Word for word, repeat everything in the records below except the pictures.

*** Opening of INPUT FOR THIS TASK ***

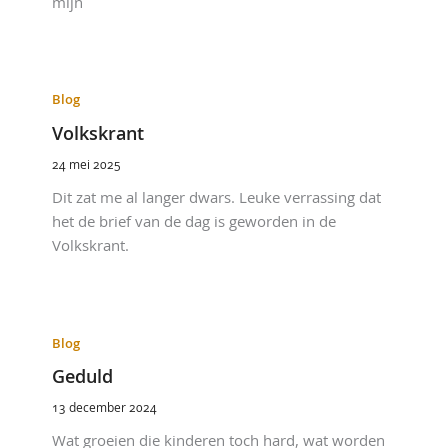
mijn
Blog
Volkskrant
24 mei 2025
Dit zat me al langer dwars. Leuke verrassing dat
het de brief van de dag is geworden in de
Volkskrant.
Blog
Geduld
13 december 2024
Wat groeien die kinderen toch hard, wat worden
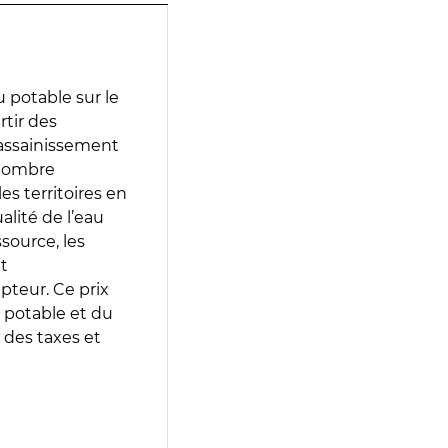
 potable sur le
rtir des
d’assainissement
 nombre
es territoires en
lité de l’eau
source, les
t
epteur. Ce prix
 potable et du
 des taxes et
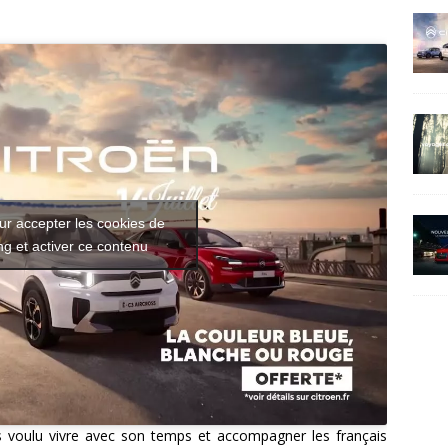
ur accepter les cookies de
g et activer ce contenu
rs voulu vivre avec son temps et accompagner les français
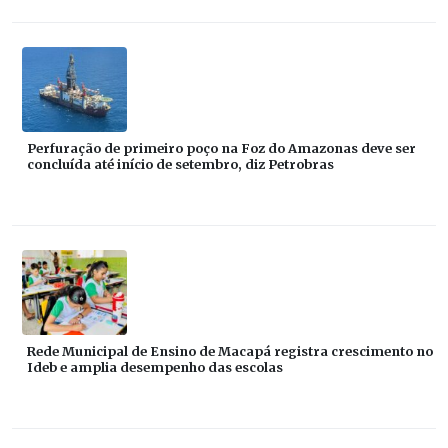
Perfuração de primeiro poço na Foz do Amazonas deve ser
concluída até início de setembro, diz Petrobras
Rede Municipal de Ensino de Macapá registra crescimento no
Ideb e amplia desempenho das escolas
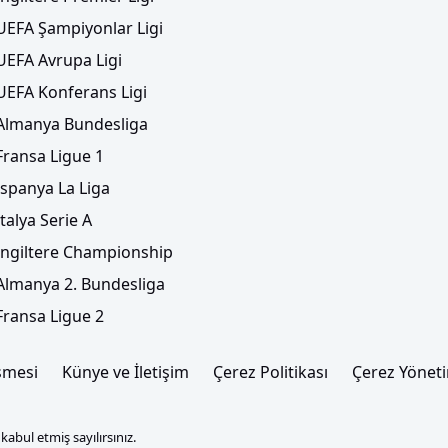
UEFA Şampiyonlar Ligi
UEFA Avrupa Ligi
UEFA Konferans Ligi
Almanya Bundesliga
Fransa Ligue 1
İspanya La Liga
İtalya Serie A
İngiltere Championship
Almanya 2. Bundesliga
Fransa Ligue 2
şmesi
Künye ve İletişim
Çerez Politikası
Çerez Yönet
abul etmiş sayılırsınız.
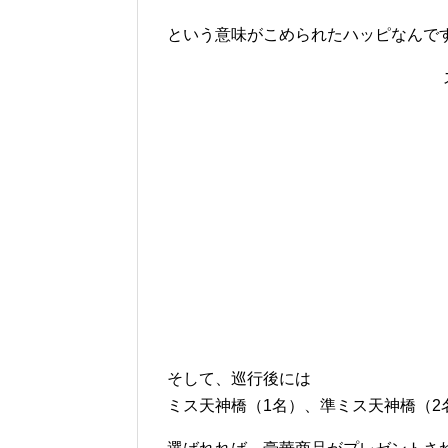
という意味がこめられたハッピなんで
そして、巡行後には
ミス天神橋（1名）、準ミス天神橋（2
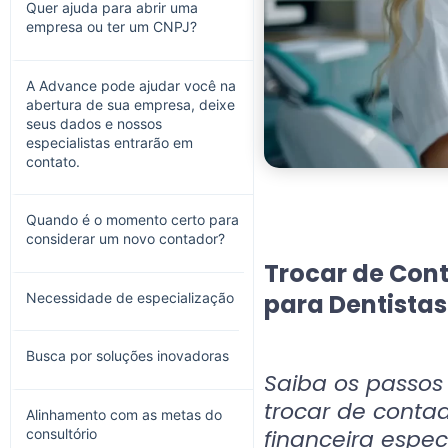
Quer ajuda para abrir uma
empresa ou ter um CNPJ?
A Advance pode ajudar você na
abertura de sua empresa, deixe
seus dados e nossos
especialistas entrarão em
contato.
Quando é o momento certo para
considerar um novo contador?
Trocar de Cont
para Dentistas
Necessidade de especialização
Busca por soluções inovadoras
Saiba os passos
trocar de conta
Alinhamento com as metas do
financeira espec
consultório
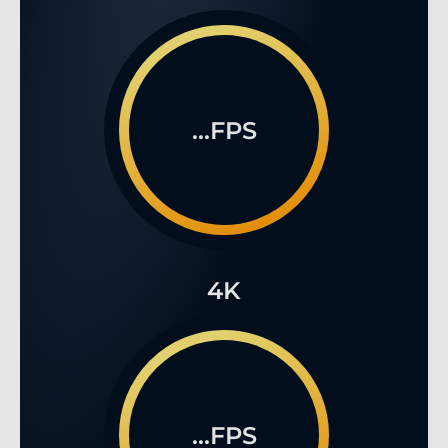
...FPS
4K
...FPS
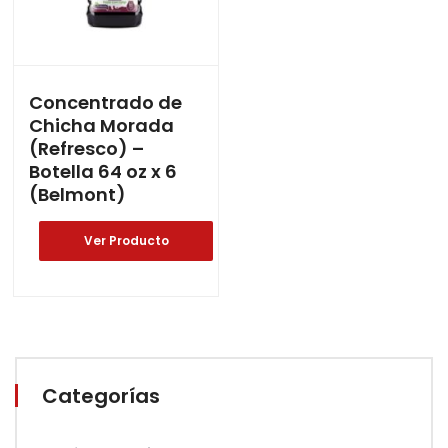
Concentrado de
Chicha Morada
(Refresco) –
Botella 64 oz x 6
(Belmont)
Ver Producto
Categorías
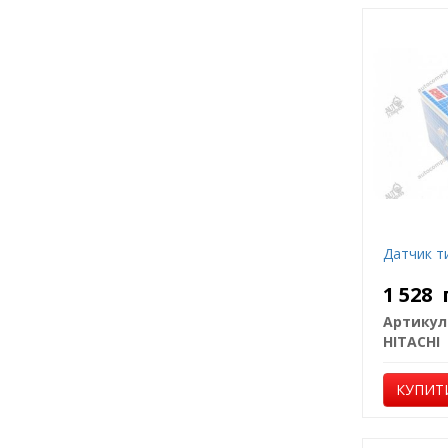
Датчик т
1 528
Артикул
HITACHI
КУПИТ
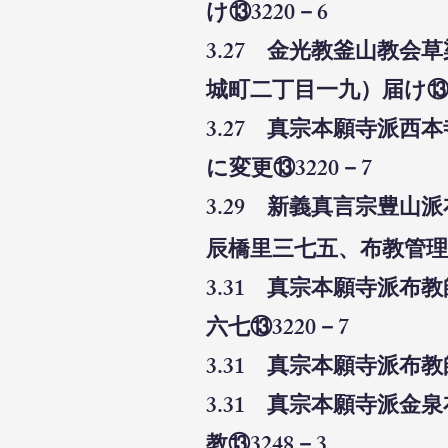
け⑬3220－6
3.27 金光教釜山教
城町二丁目一九）届け⑬3
3.27 真宗本願寺派
に変更⑬3220－7
3.29 新義真言宗豊
辰橋里三七五、布教管理
3.31 真宗本願寺派
六七⑬3220－7
3.31 真宗本願寺派布
3.31 真宗本願寺派
教⑬3248－3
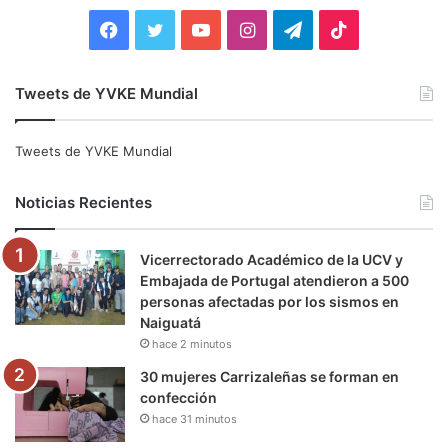
:
F
T
Y
I
T
T
a
w
o
n
e
i
Tweets de YVKE Mundial
c
i
u
s
l
k
e
t
T
t
e
T
Tweets de YVKE Mundial
b
t
u
a
g
o
Noticias Recientes
o
e
b
g
r
k
Vicerrectorado Académico de la UCV y
o
r
e
r
a
Embajada de Portugal atendieron a 500
personas afectadas por los sismos en
k
a
m
Naiguatá
hace 2 minutos
m
30 mujeres Carrizaleñas se forman en
confección
hace 31 minutos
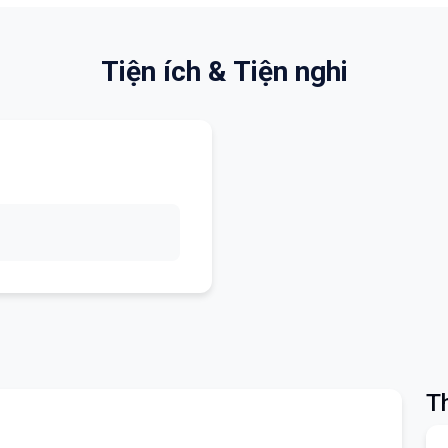
Tiện ích & Tiện nghi
Th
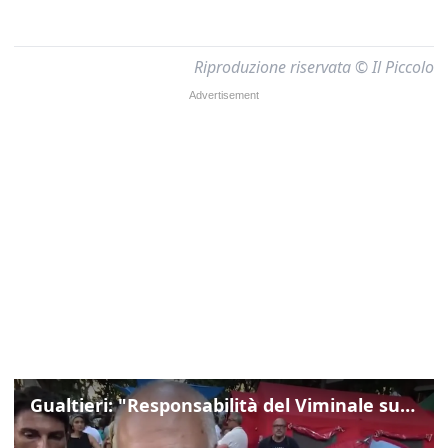
Riproduzione riservata © Il Piccolo
Gualtieri: "Responsabilità del Viminale su Spin Time? La posizione dei partiti è nota"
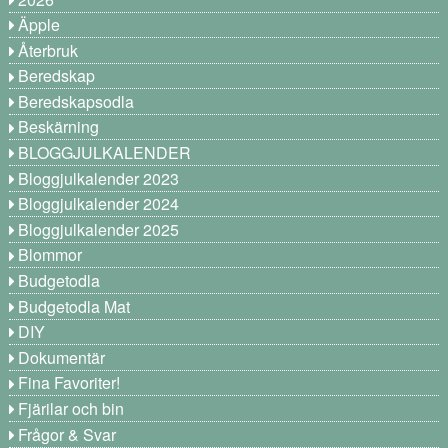
Äpple
Återbruk
Beredskap
Beredskapsodla
Beskärning
BLOGGJULKALENDER
Bloggjulkalender 2023
Bloggjulkalender 2024
Bloggjulkalender 2025
Blommor
Budgetodla
Budgetodla Mat
DIY
Dokumentär
Fina Favoriter!
Fjärilar och bin
Frågor & Svar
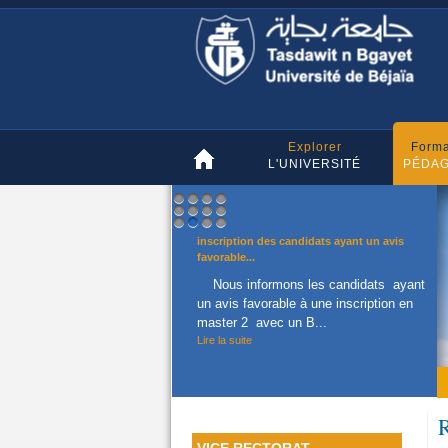
ACTUALITES
Explorer
Forma
L'UNIVERSITÉ
PÉDAG
1
2
3
4
5
6
7
8
9
10
11
12
inscription des candidats ayant un avis
favorable...
Nous informons les candidats ayant
un avis favorable à une inscription en
master 2 avec un B...
Lire la suite
R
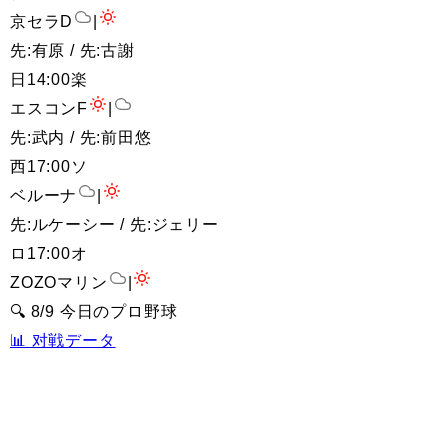
京セラD
|
先:有原 / 先:古謝
日
14:00
楽
エスコンF
|
先:武内 / 先:前田悠
西
17:00
ソ
ベルーナ
|
先:ルケーシー / 先:ジェリー
ロ
17:00
オ
ZOZOマリン
|
🔍 8/9 今日のプロ野球
📊 对戦データ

*** Close of INPUT FOR THIS TASK ***

## RESPONSE TO THE TASK
mijn
Blog
Volkskrant
24 mei 2025
Dit zat me al langer dwars. Leuke verrassing dat
het de brief van de dag is geworden in de
Volkskrant.
Blog
Geduld
13 december 2024
Wat groeien die kinderen toch hard, wat worden
 potable sur le
rtir des
d’assainissement
 nombre
es territoires en
lité de l’eau
source, les
t
epteur. Ce prix
 potable et du
 des taxes et
ur accepter les cookies de
g et activer ce contenu
rs voulu vivre avec son temps et accompagner les français
Perfuração de primeiro poço na Foz do Amazonas deve ser
concluída até início de setembro, diz Petrobras
Rede Municipal de Ensino de Macapá registra crescimento no
Ideb e amplia desempenho das escolas
UEFA Şampiyonlar Ligi
UEFA Avrupa Ligi
UEFA Konferans Ligi
Almanya Bundesliga
Fransa Ligue 1
İspanya La Liga
İtalya Serie A
İngiltere Championship
Almanya 2. Bundesliga
Fransa Ligue 2
şmesi
Künye ve İletişim
Çerez Politikası
Çerez Yönet
abul etmiş sayılırsınız.
という意味がこめられたハッピなんで
そして、巡行後には
ミス天神橋（1名）、準ミス天神橋（2
Quer ajuda para abrir uma
empresa ou ter um CNPJ?
A Advance pode ajudar você na
abertura de sua empresa, deixe
seus dados e nossos
especialistas entrarão em
contato.
Quando é o momento certo para
considerar um novo contador?
Trocar de Cont
para Dentistas
Necessidade de especialização
Busca por soluções inovadoras
Saiba os passos
trocar de conta
Alinhamento com as metas do
financeira espec
consultório
...FPS
4K
...FPS
Concentrado de
Chicha Morada
(Refresco) –
Botella 64 oz x 6
(Belmont)
Ver Producto
Categorías
Датчик т
1 528
Артикул
HITACHI
КУПИТ
け⑬3220－6
3.27 金光教釜山教
城町二丁目一九）届け⑬3
3.27 真宗本願寺派
に変更⑬3220－7
3.29 新義真言宗豊
辰橋里三七五、布教管理
3.31 真宗本願寺派
六七⑬3220－7
3.31 真宗本願寺派布
3.31 真宗本願寺派
教⑬3248－3
:
F
T
Y
I
T
T
a
w
o
n
e
i
Tweets de YVKE Mundial
c
i
u
s
l
k
e
t
T
t
e
T
Tweets de YVKE Mundial
b
t
u
a
g
o
Noticias Recientes
o
e
b
g
r
k
Vicerrectorado Académico de la UCV y
o
r
e
r
a
Embajada de Portugal atendieron a 500
personas afectadas por los sismos en
k
a
m
Naiguatá
hace 2 minutos
m
30 mujeres Carrizaleñas se forman en
confección
hace 31 minutos
Tiện ích & Tiện nghi
Th
Riproduzione riservata © Il Piccolo
Gualtieri: "Responsabilità del Viminale su Spin Time? La posizione dei partiti è nota"
Äpple
Återbruk
Beredskap
Beredskapsodla
Beskärning
BLOGGJULKALENDER
Bloggjulkalender 2023
Bloggjulkalender 2024
Bloggjulkalender 2025
Blommor
Budgetodla
Budgetodla Mat
DIY
Dokumentär
Fina Favoriter!
Fjärilar och bin
Frågor & Svar
ACTUALITES
Explorer
Forma
L'UNIVERSITÉ
PÉDAG
1
2
3
4
5
6
7
8
9
10
11
12
inscription des candidats ayant un avis
favorable...
Nous informons les candidats ayant
un avis favorable à une inscription en
master 2 avec un B...
Lire la suite
R
京セラD
|
先:有原 / 先:古謝
日
14:00
楽
エスコンF
|
先:武内 / 先:前田悠
西
17:00
ソ
ベルーナ
|
先:ルケーシー / 先:ジェリー
ロ
17:00
オ
ZOZOマリン
|
🔍 8/9 今日のプロ野球
📊 对戦データ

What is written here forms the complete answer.